→ WHAT TO DO: Output every record exactly and leave each picture out.

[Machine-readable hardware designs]
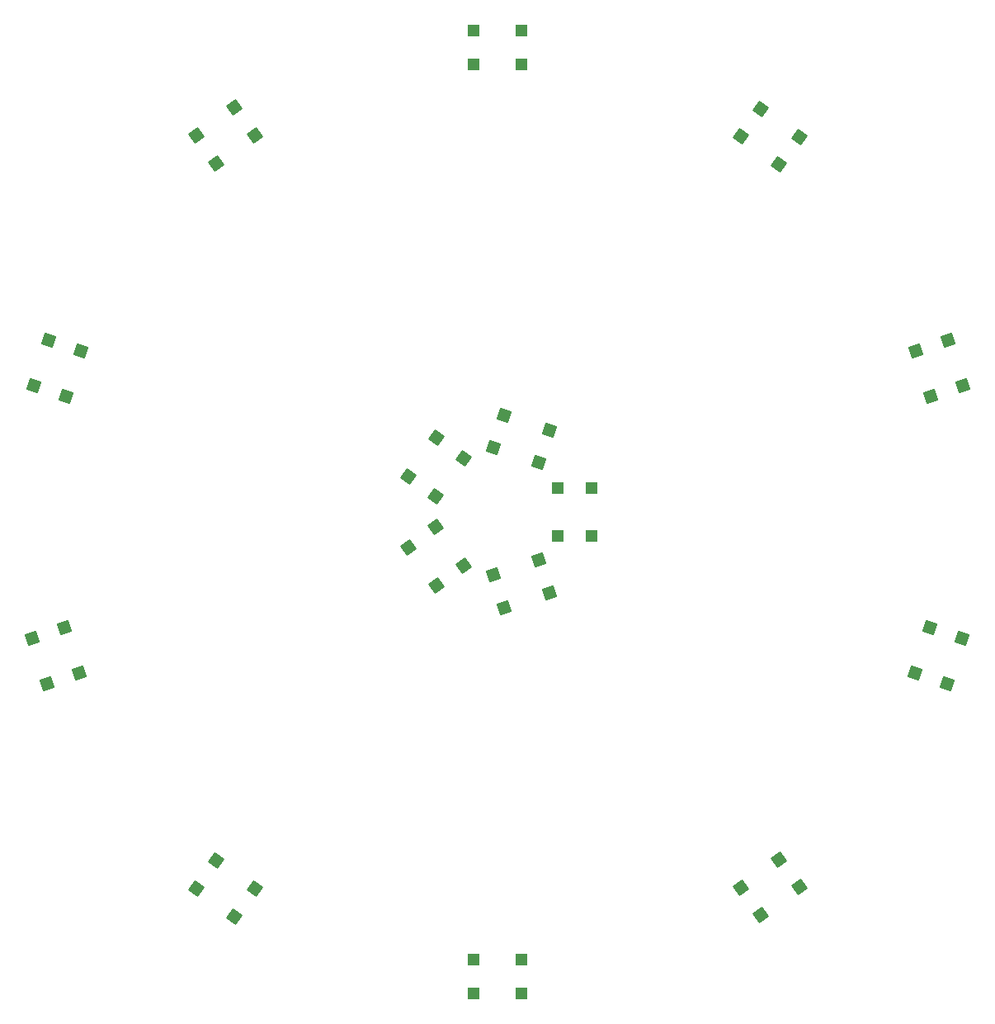
<source format=gtp>
%FSLAX25Y25*%
%MOIN*%
G70*
G01*
G75*
G04 Layer_Color=8421504*
%ADD10R,0.05906X0.05906*%
%ADD11P,0.08352X4X189.0*%
%ADD12P,0.08352X4X153.0*%
%ADD13P,0.08352X4X117.0*%
%ADD14P,0.08352X4X81.0*%
%ADD15P,0.08352X4X279.0*%
%ADD16P,0.08352X4X207.0*%
%ADD17R,0.05906X0.05906*%
%ADD18P,0.08352X4X63.0*%
%ADD19P,0.08352X4X351.0*%
%ADD20C,0.05000*%
%ADD21C,0.02500*%
%ADD22C,0.12500*%
%ADD23R,0.12500X0.12500*%
%ADD24C,0.16500*%
%ADD25C,0.04000*%
%ADD26R,0.08000X0.05000*%
%ADD27R,0.05000X0.08000*%
%ADD28R,0.17716X0.12205*%
%ADD29C,0.01000*%
%ADD30C,0.01200*%
%ADD31C,0.01500*%
%ADD32R,0.04906X0.04906*%
%ADD33P,0.06937X4X189.0*%
%ADD34P,0.06937X4X153.0*%
%ADD35P,0.06937X4X117.0*%
%ADD36P,0.06937X4X81.0*%
%ADD37P,0.06937X4X279.0*%
%ADD38P,0.06937X4X207.0*%
%ADD39R,0.04906X0.04906*%
%ADD40P,0.06937X4X63.0*%
%ADD41P,0.06937X4X351.0*%
D32*
X532646Y742390D02*
D03*
Y728610D02*
D03*
X513354Y742390D02*
D03*
Y728610D02*
D03*
X513354Y353610D02*
D03*
Y367390D02*
D03*
X532646Y353610D02*
D03*
Y367390D02*
D03*
D33*
X644853Y699404D02*
D03*
X636754Y688257D02*
D03*
X629246Y710744D02*
D03*
X621147Y699596D02*
D03*
X401147Y396096D02*
D03*
X409246Y407243D02*
D03*
X416754Y384756D02*
D03*
X424853Y395904D02*
D03*
D34*
X711033Y598955D02*
D03*
X697928Y594697D02*
D03*
X705072Y617303D02*
D03*
X691967Y613045D02*
D03*
X334967Y497045D02*
D03*
X348072Y501303D02*
D03*
X340928Y478697D02*
D03*
X354033Y482956D02*
D03*
D35*
X704572Y478697D02*
D03*
X691467Y482956D02*
D03*
X710533Y497045D02*
D03*
X697428Y501303D02*
D03*
X341428Y617303D02*
D03*
X354533Y613045D02*
D03*
X335467Y598955D02*
D03*
X348572Y594697D02*
D03*
D36*
X629246Y385257D02*
D03*
X621147Y396404D02*
D03*
X644853Y396596D02*
D03*
X636754Y407744D02*
D03*
X416754Y711243D02*
D03*
X424853Y700096D02*
D03*
X401147Y699904D02*
D03*
X409246Y688757D02*
D03*
D37*
X498096Y577853D02*
D03*
X509243Y569754D02*
D03*
X486757Y562246D02*
D03*
X497904Y554147D02*
D03*
D38*
X543803Y581072D02*
D03*
X539544Y567967D02*
D03*
X525456Y587033D02*
D03*
X521197Y573928D02*
D03*
D39*
X560890Y538354D02*
D03*
X547110D02*
D03*
X560890Y557646D02*
D03*
X547110D02*
D03*
D40*
X525456Y509467D02*
D03*
X521197Y522572D02*
D03*
X543803Y515428D02*
D03*
X539544Y528533D02*
D03*
D41*
X486757Y533754D02*
D03*
X497904Y541853D02*
D03*
X498096Y518147D02*
D03*
X509243Y526246D02*
D03*
M02*

</source>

→ RESULT OF THE TASK:
<source format=gtp>
%FSLAX25Y25*%
%MOIN*%
G70*
G01*
G75*
G04 Layer_Color=8421504*
%ADD10R,0.05906X0.05906*%
%ADD11P,0.08352X4X189.0*%
%ADD12P,0.08352X4X153.0*%
%ADD13P,0.08352X4X117.0*%
%ADD14P,0.08352X4X81.0*%
%ADD15P,0.08352X4X279.0*%
%ADD16P,0.08352X4X207.0*%
%ADD17R,0.05906X0.05906*%
%ADD18P,0.08352X4X63.0*%
%ADD19P,0.08352X4X351.0*%
%ADD20C,0.05000*%
%ADD21C,0.02500*%
%ADD22C,0.12500*%
%ADD23R,0.12500X0.12500*%
%ADD24C,0.16500*%
%ADD25C,0.04000*%
%ADD26R,0.08000X0.05000*%
%ADD27R,0.05000X0.08000*%
%ADD28R,0.17716X0.12205*%
%ADD29C,0.01000*%
%ADD30C,0.01200*%
%ADD31C,0.01500*%
%ADD32R,0.04906X0.04906*%
%ADD33P,0.06937X4X189.0*%
%ADD34P,0.06937X4X153.0*%
%ADD35P,0.06937X4X117.0*%
%ADD36P,0.06937X4X81.0*%
%ADD37P,0.06937X4X279.0*%
%ADD38P,0.06937X4X207.0*%
%ADD39R,0.04906X0.04906*%
%ADD40P,0.06937X4X63.0*%
%ADD41P,0.06937X4X351.0*%
D32*
X532646Y742390D02*
D03*
Y728610D02*
D03*
X513354Y742390D02*
D03*
Y728610D02*
D03*
X513354Y353610D02*
D03*
Y367390D02*
D03*
X532646Y353610D02*
D03*
Y367390D02*
D03*
D33*
X644853Y699404D02*
D03*
X636754Y688257D02*
D03*
X629246Y710744D02*
D03*
X621147Y699596D02*
D03*
X401147Y396096D02*
D03*
X409246Y407243D02*
D03*
X416754Y384756D02*
D03*
X424853Y395904D02*
D03*
D34*
X711033Y598955D02*
D03*
X697928Y594697D02*
D03*
X705072Y617303D02*
D03*
X691967Y613045D02*
D03*
X334967Y497045D02*
D03*
X348072Y501303D02*
D03*
X340928Y478697D02*
D03*
X354033Y482956D02*
D03*
D35*
X704572Y478697D02*
D03*
X691467Y482956D02*
D03*
X710533Y497045D02*
D03*
X697428Y501303D02*
D03*
X341428Y617303D02*
D03*
X354533Y613045D02*
D03*
X335467Y598955D02*
D03*
X348572Y594697D02*
D03*
D36*
X629246Y385257D02*
D03*
X621147Y396404D02*
D03*
X644853Y396596D02*
D03*
X636754Y407744D02*
D03*
X416754Y711243D02*
D03*
X424853Y700096D02*
D03*
X401147Y699904D02*
D03*
X409246Y688757D02*
D03*
D37*
X498096Y577853D02*
D03*
X509243Y569754D02*
D03*
X486757Y562246D02*
D03*
X497904Y554147D02*
D03*
D38*
X543803Y581072D02*
D03*
X539544Y567967D02*
D03*
X525456Y587033D02*
D03*
X521197Y573928D02*
D03*
D39*
X560890Y538354D02*
D03*
X547110D02*
D03*
X560890Y557646D02*
D03*
X547110D02*
D03*
D40*
X525456Y509467D02*
D03*
X521197Y522572D02*
D03*
X543803Y515428D02*
D03*
X539544Y528533D02*
D03*
D41*
X486757Y533754D02*
D03*
X497904Y541853D02*
D03*
X498096Y518147D02*
D03*
X509243Y526246D02*
D03*
M02*

</source>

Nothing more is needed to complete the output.